**TASK DIRECTIONS**
Output the full listing below exactly, without the pictures.
[Start of Attachment]
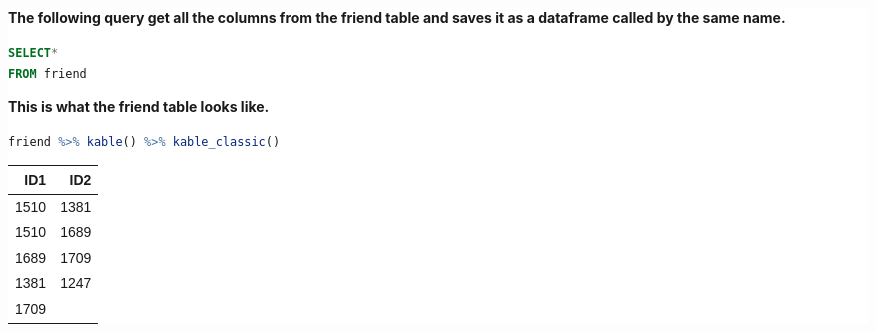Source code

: </tbody>
</table>

**The following query get all the columns from the friend table and
saves it as a dataframe called by the same name.**

``` sql
SELECT*
FROM friend
```

**This is what the friend table looks like.**

``` r
friend %>% kable() %>% kable_classic()
```

<table class=" lightable-classic" style="font-family: &quot;Arial Narrow&quot;, &quot;Source Sans Pro&quot;, sans-serif; margin-left: auto; margin-right: auto;">
<thead>
<tr>
<th style="text-align:right;">
ID1
</th>
<th style="text-align:right;">
ID2
</th>
</tr>
</thead>
<tbody>
<tr>
<td style="text-align:right;">
1510
</td>
<td style="text-align:right;">
1381
</td>
</tr>
<tr>
<td style="text-align:right;">
1510
</td>
<td style="text-align:right;">
1689
</td>
</tr>
<tr>
<td style="text-align:right;">
1689
</td>
<td style="text-align:right;">
1709
</td>
</tr>
<tr>
<td style="text-align:right;">
1381
</td>
<td style="text-align:right;">
1247
</td>
</tr>
<tr>
<td style="text-align:right;">
1709
</td>
<td style="text-align:right;">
[End of Attachment]
**RESULT OF THE EXERCISE**
Source code

: </tbody>
</table>

**The following query get all the columns from the friend table and
saves it as a dataframe called by the same name.**

``` sql
SELECT*
FROM friend
```

**This is what the friend table looks like.**

``` r
friend %>% kable() %>% kable_classic()
```

<table class=" lightable-classic" style="font-family: &quot;Arial Narrow&quot;, &quot;Source Sans Pro&quot;, sans-serif; margin-left: auto; margin-right: auto;">
<thead>
<tr>
<th style="text-align:right;">
ID1
</th>
<th style="text-align:right;">
ID2
</th>
</tr>
</thead>
<tbody>
<tr>
<td style="text-align:right;">
1510
</td>
<td style="text-align:right;">
1381
</td>
</tr>
<tr>
<td style="text-align:right;">
1510
</td>
<td style="text-align:right;">
1689
</td>
</tr>
<tr>
<td style="text-align:right;">
1689
</td>
<td style="text-align:right;">
1709
</td>
</tr>
<tr>
<td style="text-align:right;">
1381
</td>
<td style="text-align:right;">
1247
</td>
</tr>
<tr>
<td style="text-align:right;">
1709
</td>
<td style="text-align:right;">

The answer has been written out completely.